Graylog outputs

Hi Team

How to restrict graylog to output the messages from only one stream using graylog outputs?

Thanks
Srumith.

You would create an output only for the desired stream.

Did the same.
But still I find the messages related to other streams.
Is there any flag kind of thing which I need to enable/disable?

Please elaborate in greater detail what exactly you mean with that.

Sure.
I have two streams Stream A and Stream B.
Configured an output called Output A with destination as Kibana for Stream A
In Kibana, I have configured elasticURL as http://<host>:9200/.
Now, when I check Kibana, I have messages related to Stream A and Stream B.
I am not expecting messages related to Stream B on Kibana.

What output have you configured exactly and what’s the configuration?

Gelf Output I have configured. Following is the configuration -

connect_timeout: 1000
hostname: ##.##.##.##
max_inflight_sends: 512
port: 5601
protocol: TCP
queue_size: 512
reconnect_delay: 500
tcp_keep_alive: false
tcp_no_delay: false
tls_trust_cert_chain:
tls_verification_enabled: false

That looks like a GELF output. Where exactly are you sending the messages and what is the recipient doing with them?
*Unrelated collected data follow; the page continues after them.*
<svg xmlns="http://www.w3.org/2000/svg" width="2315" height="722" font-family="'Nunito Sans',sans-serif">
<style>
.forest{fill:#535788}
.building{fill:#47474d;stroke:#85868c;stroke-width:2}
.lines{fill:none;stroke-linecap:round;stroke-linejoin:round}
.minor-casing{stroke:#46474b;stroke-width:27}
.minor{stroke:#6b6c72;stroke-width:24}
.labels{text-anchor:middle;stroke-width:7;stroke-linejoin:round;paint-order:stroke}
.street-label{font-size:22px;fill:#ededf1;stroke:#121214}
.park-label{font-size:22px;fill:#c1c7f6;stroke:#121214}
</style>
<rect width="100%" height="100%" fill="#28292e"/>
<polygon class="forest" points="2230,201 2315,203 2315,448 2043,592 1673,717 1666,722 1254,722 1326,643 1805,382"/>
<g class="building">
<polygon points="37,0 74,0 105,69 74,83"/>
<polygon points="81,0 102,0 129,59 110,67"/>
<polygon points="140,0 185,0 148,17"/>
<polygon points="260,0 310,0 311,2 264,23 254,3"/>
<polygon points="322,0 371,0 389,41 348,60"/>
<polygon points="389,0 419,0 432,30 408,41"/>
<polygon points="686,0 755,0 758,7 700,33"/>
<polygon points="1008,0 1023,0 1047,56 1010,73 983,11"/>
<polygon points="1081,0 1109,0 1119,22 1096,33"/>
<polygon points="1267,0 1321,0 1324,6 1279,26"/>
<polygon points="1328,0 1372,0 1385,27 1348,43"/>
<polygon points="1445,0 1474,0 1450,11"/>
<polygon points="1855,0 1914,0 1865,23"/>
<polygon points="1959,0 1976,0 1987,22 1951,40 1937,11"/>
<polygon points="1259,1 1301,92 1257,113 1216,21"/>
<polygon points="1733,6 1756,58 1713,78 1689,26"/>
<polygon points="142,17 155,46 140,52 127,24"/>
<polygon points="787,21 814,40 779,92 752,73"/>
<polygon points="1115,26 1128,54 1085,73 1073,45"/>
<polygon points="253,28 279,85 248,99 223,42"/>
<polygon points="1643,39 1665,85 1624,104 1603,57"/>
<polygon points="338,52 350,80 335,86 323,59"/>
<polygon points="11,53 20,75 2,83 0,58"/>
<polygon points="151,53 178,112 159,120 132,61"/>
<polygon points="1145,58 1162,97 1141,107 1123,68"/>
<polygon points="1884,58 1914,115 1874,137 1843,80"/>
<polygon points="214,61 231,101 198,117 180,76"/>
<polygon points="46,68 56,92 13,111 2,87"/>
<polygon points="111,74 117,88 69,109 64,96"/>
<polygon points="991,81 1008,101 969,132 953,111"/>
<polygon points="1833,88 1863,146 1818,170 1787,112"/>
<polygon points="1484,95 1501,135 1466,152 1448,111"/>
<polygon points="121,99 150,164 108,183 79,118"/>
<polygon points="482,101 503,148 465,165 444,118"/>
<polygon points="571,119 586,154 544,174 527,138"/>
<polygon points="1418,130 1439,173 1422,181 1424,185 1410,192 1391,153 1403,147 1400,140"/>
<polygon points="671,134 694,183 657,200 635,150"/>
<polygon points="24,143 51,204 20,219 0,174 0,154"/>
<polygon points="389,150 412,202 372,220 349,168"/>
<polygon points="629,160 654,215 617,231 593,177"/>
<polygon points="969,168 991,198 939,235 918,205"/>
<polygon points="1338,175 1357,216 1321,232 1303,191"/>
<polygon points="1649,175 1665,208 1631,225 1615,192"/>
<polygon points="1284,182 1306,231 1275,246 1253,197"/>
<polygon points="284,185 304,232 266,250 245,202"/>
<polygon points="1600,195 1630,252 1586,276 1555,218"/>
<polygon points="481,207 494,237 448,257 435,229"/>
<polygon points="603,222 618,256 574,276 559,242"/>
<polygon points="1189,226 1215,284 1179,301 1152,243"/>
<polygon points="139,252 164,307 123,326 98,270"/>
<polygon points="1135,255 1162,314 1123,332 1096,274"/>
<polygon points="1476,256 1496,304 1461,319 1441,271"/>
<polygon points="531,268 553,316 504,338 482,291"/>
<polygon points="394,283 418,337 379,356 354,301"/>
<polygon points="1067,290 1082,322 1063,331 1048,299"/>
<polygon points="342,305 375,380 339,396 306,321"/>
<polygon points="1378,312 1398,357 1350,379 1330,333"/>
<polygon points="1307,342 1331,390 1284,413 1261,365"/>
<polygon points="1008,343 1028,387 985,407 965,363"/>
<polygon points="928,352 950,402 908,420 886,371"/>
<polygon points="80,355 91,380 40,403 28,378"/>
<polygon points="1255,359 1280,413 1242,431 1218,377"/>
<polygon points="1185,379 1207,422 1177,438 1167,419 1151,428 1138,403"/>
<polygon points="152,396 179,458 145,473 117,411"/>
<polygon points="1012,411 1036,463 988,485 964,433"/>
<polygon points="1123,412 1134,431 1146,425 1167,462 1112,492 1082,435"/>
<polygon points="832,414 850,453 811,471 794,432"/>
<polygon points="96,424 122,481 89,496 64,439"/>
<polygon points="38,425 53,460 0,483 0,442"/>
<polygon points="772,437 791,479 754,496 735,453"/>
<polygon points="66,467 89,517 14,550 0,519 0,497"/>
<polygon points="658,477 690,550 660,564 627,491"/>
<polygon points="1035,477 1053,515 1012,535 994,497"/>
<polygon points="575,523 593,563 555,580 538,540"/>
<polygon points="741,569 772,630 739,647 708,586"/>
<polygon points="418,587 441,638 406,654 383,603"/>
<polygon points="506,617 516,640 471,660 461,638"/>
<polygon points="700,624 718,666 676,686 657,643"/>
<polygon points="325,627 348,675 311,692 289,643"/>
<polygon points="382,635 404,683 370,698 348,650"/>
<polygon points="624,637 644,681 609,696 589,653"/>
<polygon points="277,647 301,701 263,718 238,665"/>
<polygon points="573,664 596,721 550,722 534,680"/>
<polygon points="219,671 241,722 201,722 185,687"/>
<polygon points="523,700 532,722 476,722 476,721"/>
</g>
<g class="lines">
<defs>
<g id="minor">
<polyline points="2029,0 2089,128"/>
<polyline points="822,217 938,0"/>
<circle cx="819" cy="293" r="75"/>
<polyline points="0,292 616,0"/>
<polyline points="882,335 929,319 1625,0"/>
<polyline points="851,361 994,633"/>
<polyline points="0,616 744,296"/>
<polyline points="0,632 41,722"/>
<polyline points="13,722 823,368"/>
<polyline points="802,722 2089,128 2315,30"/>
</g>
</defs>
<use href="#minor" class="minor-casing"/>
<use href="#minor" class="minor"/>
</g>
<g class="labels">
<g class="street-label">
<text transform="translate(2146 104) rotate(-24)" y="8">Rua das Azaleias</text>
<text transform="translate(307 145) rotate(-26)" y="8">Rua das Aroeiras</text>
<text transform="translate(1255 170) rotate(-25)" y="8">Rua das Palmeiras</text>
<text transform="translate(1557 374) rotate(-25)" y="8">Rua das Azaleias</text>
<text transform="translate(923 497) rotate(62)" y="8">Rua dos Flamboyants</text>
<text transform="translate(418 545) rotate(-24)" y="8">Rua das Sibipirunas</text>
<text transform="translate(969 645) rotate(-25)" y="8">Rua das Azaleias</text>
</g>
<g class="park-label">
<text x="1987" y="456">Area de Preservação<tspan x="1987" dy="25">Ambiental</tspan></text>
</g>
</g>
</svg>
Sending messages to Kibana.
I actually have metrics and logs reported to graylog.
I want only metrics to get forwarded from Graylog to Kibana, so that I can visualize them.
5601 is the Kibana port I have configured for Gelf Output.
And I am connecting to Elastic directly from Kibana, giving elasticsearch url as 9200.

Or if you want us to rephrase the question - how to configure output in graylog for a particular stream and forward messages to Kibana?

Kibana is a frontend for Elasticsearch, it doesn’t receive or process messages itself.
So where exactly are you sending the messages with the GELF output?
Hint: It has to be something with a GELF input.

Correct.
So can I forward specific stream data from Graylog to another elasticsearch instance using Graylog Outputs?

You could do that if you have a receiver reading GELF messages and writing them into Elasticsearch.

You could use Logstash (with GELF input and Elasticsearch output) for that.